Bölüm 4 •Düşünceler•

53.2K 2.9K 1.1K
                                    

Hastaneden çıkıp arabama doğru yürürken birinin bana seslendiğini duydum.

-Hey Gülce!

-A Emir merhaba.

-Merhaba, seni odadaki konuşmamızdan sonra bir daha göremedim. Senin için yoğun bir gündü anlaşılan.

-Evet ya, bütün günüm araştırma yapmakla geçti, çıkmadan önce de hastamın yanına uğraşmıştım.

-Verdiğim dergi işine yaramıştır inşallah.

-Kesinlikle çok işime yaradı. Tekrardan çok teşekkür ederim.

-Rica ederim, ne demek.

Konuşmanın bittiğini düşünüp tam gitmek için hareket edecektim ki, Emir dudağını ısırıp gözlerini kaçırarak epey çekingen bir şekilde tekrar konuşmaya girdi.

-Şey sen şimdi eve gidiyorsun değil mi? Yani hesap sormuyorum yanlış ama yani eve gidebilirsin tabi. Ama of anladın sen işte eve mi gidiyorsun yani?

Başta ne dediğini anlamak için dursam da cidden komikti ve biraz da tatlıydı bu halleri. Hafifçe güldüm.

Benimle konuşmak için bu kadar endişeli ve heyecanlı olmasına gerek yoktu. Belki benden hoşlanıyor olabilirdi tamam hoş da bir adamdı ama ben şu sıralar ilişkiymiş sevgiliymiş düşünmediğim için karşılık veremezdim.

Cesaretlendirmek için yüzümdeki tebessümle cevap verdim.

-Anladım anladım endişelenme. Evet eve gidiyorum.

-Sen de istersen tabi şey eve seni bırakabilirim yani birlikte gidebiliriz diye düşünmüştüm. Tabi senin düşüncen daha önemli sen ne düşünüyorsun?

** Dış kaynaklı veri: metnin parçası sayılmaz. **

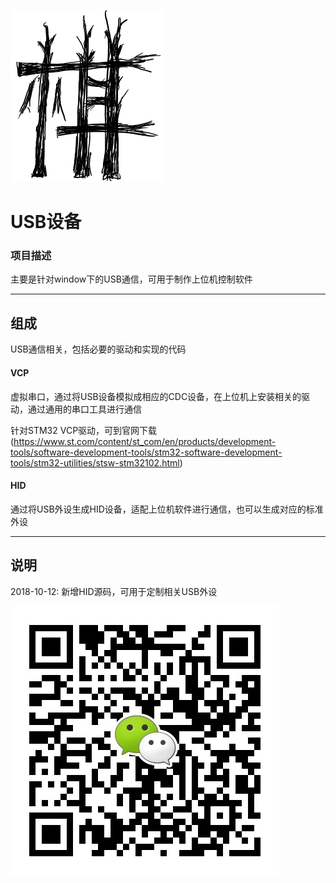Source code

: ﻿[![sites](docs/Qi.png)](http://www.qitas.cn)

# USB设备

### 项目描述

主要是针对window下的USB通信，可用于制作上位机控制软件

---

## 组成

USB通信相关，包括必要的驱动和实现的代码

####  VCP

虚拟串口，通过将USB设备模拟成相应的CDC设备，在上位机上安装相关的驱动，通过通用的串口工具进行通信

针对STM32 VCP驱动，可到官网下载(https://www.st.com/content/st_com/en/products/development-tools/software-development-tools/stm32-software-development-tools/stm32-utilities/stsw-stm32102.html)

####  HID

通过将USB外设生成HID设备，适配上位机软件进行通信，也可以生成对应的标准外设

---
## 说明

2018-10-12: 新增HID源码，可用于定制相关USB外设

[![sites](docs/qitas.jpg)](http://www.qitas.cn)
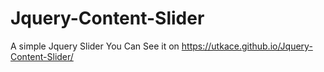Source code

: # Jquery-Content-Slider
A simple Jquery Slider
You Can See it on 
https://utkace.github.io/Jquery-Content-Slider/

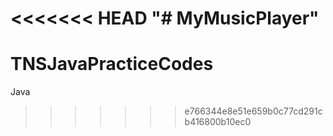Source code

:<<<<<<< HEAD
"# MyMusicPlayer" 
=======
# TNSJavaPracticeCodes
Java
>>>>>>> e766344e8e51e659b0c77cd291cb416800b10ec0
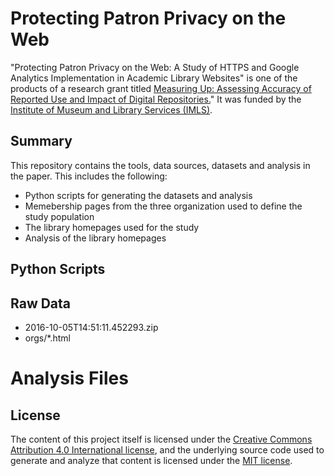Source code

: # Protecting Patron Privacy on the Web

"Protecting Patron Privacy on the Web: A Study of HTTPS and Google Analytics Implementation in Academic Library Websites" is one of the products of a research grant titled [Measuring Up: Assessing Accuracy of Reported Use and Impact of Digital Repositories.](http://scholarworks.montana.edu/xmlui/handle/1/8924)" It was funded by the [Institute of Museum and Library Services (IMLS)](https://www.imls.gov/).


## Summary

This repository contains the tools, data sources, datasets and analysis in the paper.  This includes the following:
* Python scripts for generating the datasets and analysis
* Memebership pages from the three organization used to define the study population
* The library homepages used for the study
* Analysis of the library homepages

## Python Scripts


## Raw Data
* 2016-10-05T14:51:11.452293.zip
* orgs/*.html

# Analysis Files

## License
The content of this project itself is licensed under the [Creative Commons Attribution 4.0 International license](https://creativecommons.org/licenses/by/4.0/), and the underlying source code used to generate and analyze that content is licensed under the [MIT license](https://opensource.org/licenses/mit-license.php).

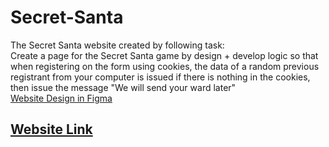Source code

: # Secret-Santa
The Secret Santa website created by following task:<br />
Create a page for the Secret Santa game by design + develop logic so that when registering on the form using cookies, the data of a random previous registrant from your computer is issued
if there is nothing in the cookies, then issue the message "We will send your ward later"<br />
[Website Design in Figma](https://www.figma.com/file/SB6ay7ppbW4Cw4fpyvkGQ5/Secret-Santa---Christmas-Landing-Page-Completed-(Community)?type=design&node-id=0-1&mode=design&t=Ptoz0ZHokb28qNZm-0)

## [Website Link](https://zagrebelnio.github.io/Secret-Santa/#)
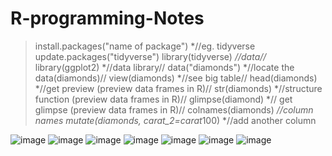 # R-programming-Notes

>install.packages("name of package") *//eg. tidyverse
> update.packages("tidyverse")
> library(tidyverse) *//data//*
> library(ggplot2) *//data library//
> data("diamonds") *//locate the data(diamonds)//
> view(diamonds) *//see big table//
> head(diamonds) *//get preview (preview data frames in R)//
> str(diamonds) *//structure function (preview data frames in R)//
> glimpse(diamond) *// get glimpse (preview data frames in R)//
> colnames(diamonds) *//column names
>mutate(diamonds, carat_2=carat*100) *//add another column


![image](https://github.com/user-attachments/assets/014b916a-53fc-40bb-91ce-de8c216e7be6)
![image](https://github.com/user-attachments/assets/c0e07dcf-9943-45b2-95ef-dc0f882b6f7e)
![image](https://github.com/user-attachments/assets/1ae1c013-74c3-4b6a-b718-6c8b63e0c72d)
![image](https://github.com/user-attachments/assets/4c7822c6-a4d3-46d5-ae1e-13394f85e56f)
![image](https://github.com/user-attachments/assets/80529db7-0b06-4847-811b-ccd4ef8f1b09)
![image](https://github.com/user-attachments/assets/dc2ecf13-dfec-4c8c-a80b-1aee2f2c2226)
![image](https://github.com/user-attachments/assets/1fb6eca0-92ad-4139-8bcf-d1f998349948)


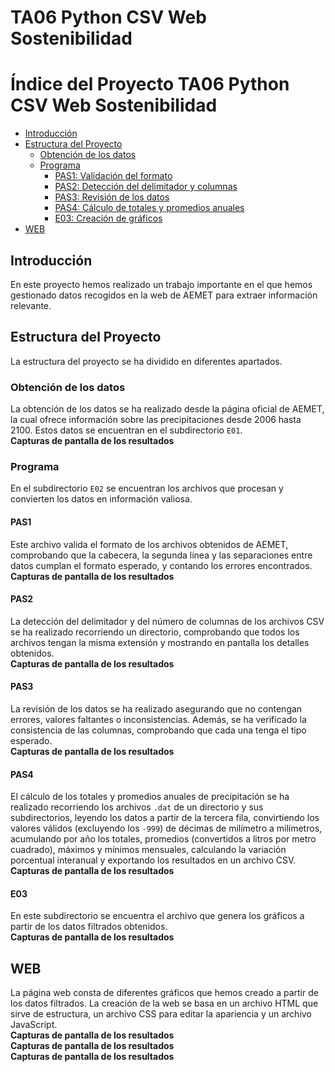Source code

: # TA06 Python CSV Web Sostenibilidad

# Índice del Proyecto TA06 Python CSV Web Sostenibilidad

- [Introducción](#introducción)
- [Estructura del Proyecto](#estructura-del-proyecto)
  - [Obtención de los datos](#obtención-de-los-datos)
  - [Programa](#programa)
    - [PAS1: Validación del formato](#pas1-validación-del-formato)
    - [PAS2: Detección del delimitador y columnas](#pas2-detección-del-delimitador-y-columnas)
    - [PAS3: Revisión de los datos](#pas3-revisión-de-los-datos)
    - [PAS4: Cálculo de totales y promedios anuales](#pas4-cálculo-de-totales-y-promedios-anuales)
    - [E03: Creación de gráficos](#e03-creación-de-gráficos)
- [WEB](#web)


## Introducción
En este proyecto hemos realizado un trabajo importante en el que hemos gestionado datos recogidos en la web de AEMET para extraer información relevante.

## Estructura del Proyecto
La estructura del proyecto se ha dividido en diferentes apartados.

### Obtención de los datos
La obtención de los datos se ha realizado desde la página oficial de AEMET, la cual ofrece información sobre las precipitaciones desde 2006 hasta 2100. Estos datos se encuentran en el subdirectorio `E01`.  
**Capturas de pantalla de los resultados**

### Programa
En el subdirectorio `E02` se encuentran los archivos que procesan y convierten los datos en información valiosa.

#### PAS1
Este archivo valida el formato de los archivos obtenidos de AEMET, comprobando que la cabecera, la segunda línea y las separaciones entre datos cumplan el formato esperado, y contando los errores encontrados.  
**Capturas de pantalla de los resultados**

#### PAS2
La detección del delimitador y del número de columnas de los archivos CSV se ha realizado recorriendo un directorio, comprobando que todos los archivos tengan la misma extensión y mostrando en pantalla los detalles obtenidos.  
**Capturas de pantalla de los resultados**

#### PAS3
La revisión de los datos se ha realizado asegurando que no contengan errores, valores faltantes o inconsistencias. Además, se ha verificado la consistencia de las columnas, comprobando que cada una tenga el tipo esperado.  
**Capturas de pantalla de los resultados**

#### PAS4
El cálculo de los totales y promedios anuales de precipitación se ha realizado recorriendo los archivos `.dat` de un directorio y sus subdirectorios, leyendo los datos a partir de la tercera fila, convirtiendo los valores válidos (excluyendo los `-999`) de décimas de milímetro a milímetros, acumulando por año los totales, promedios (convertidos a litros por metro cuadrado), máximos y mínimos mensuales, calculando la variación porcentual interanual y exportando los resultados en un archivo CSV.  
**Capturas de pantalla de los resultados**  

#### E03
En este subdirectorio se encuentra el archivo que genera los gráficos a partir de los datos filtrados obtenidos.  
**Capturas de pantalla de los resultados**

## WEB
La página web consta de diferentes gráficos que hemos creado a partir de los datos filtrados. La creación de la web se basa en un archivo HTML que sirve de estructura, un archivo CSS para editar la apariencia y un archivo JavaScript.  
**Capturas de pantalla de los resultados**  
**Capturas de pantalla de los resultados**  
**Capturas de pantalla de los resultados**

-Bu kadar açıklama yapmana gerek yok Emir. İnan anlıyorum seni. Ama teklifini reddetmek zorundayım çünkü sabah kendi arabamla gelmiştim zaten.

Dediğime karşılık biraz üzülmüş gibi dursa da yüzündeki heyecan ve tebessümü koruyordu.

-Tamam o zaman, başka zamana umarım. Rahatsız ettiysem kusura bakma. Kendine iyi bak Gülce.

Resmen ecel terleri dökerek konuşmasını bitirdi adam be. Sakin ol dostum. İster istemez güldüm bu hallerine.

-Ne rahatsızlığı, önemli değil. Sen de kendine iyi bak.
Diyerek arabama doğru yol aldım.

Ah Emir cidden iyi birisin. Ama umarım benden hoşlanmıyorsundur. Sana karşılık veremem ki ben. Üzülmeni istemem.

Arabayı çalıştırıp yola koyulduğum vakit aklıma Barbaros geldi. Hissetmiyor, duyguları bilmiyor diye ona diyordum ama ben de aşk ne bilmiyordum. Tuhaftır ki 24 yaşına kadar ciddi manada aşık olmamıştım. Çevremdeki arkadaşlarım anlatırdı hep. Kelebekler uçarmış, ellerin titrermiş, heyecandan konuşamazmışsın. Mış mış mış... Bunların hiçbiri benim için bir anlam ifade etmiyordu. O kadar ilgimi çeken birini bulamamıştım. Hoş zaten aramıyordum da.

Gerçi duyduğum kadarıyla bu işler aramakla da olmuyordu. İnsan ne zaman kime nasıl sevdalanıyor bilemezdik. Belki biri de bana aşkı hissetmeyi öğretirdi.

Ne garip düşünceler bunlar Gülce. Başımı sağa sola sallayarak kendime geldim. Önceliğimiz işimdi benim. Ve tabi şimdilik hastam Barbaros.

Ne düşündüysem o kadar, eve gelmiştim bile çoktan. Arabayı boş bulduğum bir yere park edip apartmana girdim. Anahtarla kapıyı açıp içeri girdim. Tam o sırada Beyza da odasından çıkmış salona doğru geliyordu. Anlaşılan o da yeni gelmiş, üstünü değiştirip salona geçiyordu.